→ **ASSIGNMENT**:
Write out every line exactly, from the first line of the records below through the line that contains "or 18-22 degree room)".

→ **ENTRIES SHOWN**:
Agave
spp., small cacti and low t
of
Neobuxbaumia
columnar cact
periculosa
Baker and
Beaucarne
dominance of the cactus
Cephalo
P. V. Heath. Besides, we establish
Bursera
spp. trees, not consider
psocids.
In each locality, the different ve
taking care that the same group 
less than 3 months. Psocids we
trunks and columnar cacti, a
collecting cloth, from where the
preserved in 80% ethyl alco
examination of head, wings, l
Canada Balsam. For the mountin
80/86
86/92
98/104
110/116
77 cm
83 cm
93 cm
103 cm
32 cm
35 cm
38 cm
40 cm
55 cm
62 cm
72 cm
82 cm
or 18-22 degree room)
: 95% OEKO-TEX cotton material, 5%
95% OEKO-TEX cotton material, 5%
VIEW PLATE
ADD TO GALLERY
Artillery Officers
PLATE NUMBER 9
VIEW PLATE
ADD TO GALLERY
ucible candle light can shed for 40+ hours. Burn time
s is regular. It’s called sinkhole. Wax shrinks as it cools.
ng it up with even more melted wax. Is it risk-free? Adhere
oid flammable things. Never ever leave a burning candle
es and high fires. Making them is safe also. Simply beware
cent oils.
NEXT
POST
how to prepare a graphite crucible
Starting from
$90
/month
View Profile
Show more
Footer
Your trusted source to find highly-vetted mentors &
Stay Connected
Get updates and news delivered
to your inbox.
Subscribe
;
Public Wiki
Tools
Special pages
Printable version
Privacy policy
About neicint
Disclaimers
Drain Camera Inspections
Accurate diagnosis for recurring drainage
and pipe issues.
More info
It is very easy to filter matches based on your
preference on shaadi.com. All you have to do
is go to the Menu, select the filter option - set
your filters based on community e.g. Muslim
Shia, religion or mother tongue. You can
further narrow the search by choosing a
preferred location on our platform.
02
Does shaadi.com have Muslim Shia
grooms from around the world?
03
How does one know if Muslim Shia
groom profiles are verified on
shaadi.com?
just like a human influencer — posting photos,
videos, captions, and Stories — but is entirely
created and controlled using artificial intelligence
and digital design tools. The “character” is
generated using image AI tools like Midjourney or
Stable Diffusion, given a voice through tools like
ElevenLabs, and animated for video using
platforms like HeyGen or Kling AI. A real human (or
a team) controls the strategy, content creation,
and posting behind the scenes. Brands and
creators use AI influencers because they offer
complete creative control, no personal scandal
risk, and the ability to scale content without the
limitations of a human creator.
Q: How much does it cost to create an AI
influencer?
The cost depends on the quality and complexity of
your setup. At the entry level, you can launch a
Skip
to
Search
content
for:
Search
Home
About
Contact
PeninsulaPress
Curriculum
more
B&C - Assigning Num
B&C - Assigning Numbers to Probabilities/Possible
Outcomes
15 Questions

→ **RESPONSE BOX**:
Agave
spp., small cacti and low t
of
Neobuxbaumia
columnar cact
periculosa
Baker and
Beaucarne
dominance of the cactus
Cephalo
P. V. Heath. Besides, we establish
Bursera
spp. trees, not consider
psocids.
In each locality, the different ve
taking care that the same group 
less than 3 months. Psocids we
trunks and columnar cacti, a
collecting cloth, from where the
preserved in 80% ethyl alco
examination of head, wings, l
Canada Balsam. For the mountin
80/86
86/92
98/104
110/116
77 cm
83 cm
93 cm
103 cm
32 cm
35 cm
38 cm
40 cm
55 cm
62 cm
72 cm
82 cm
or 18-22 degree room)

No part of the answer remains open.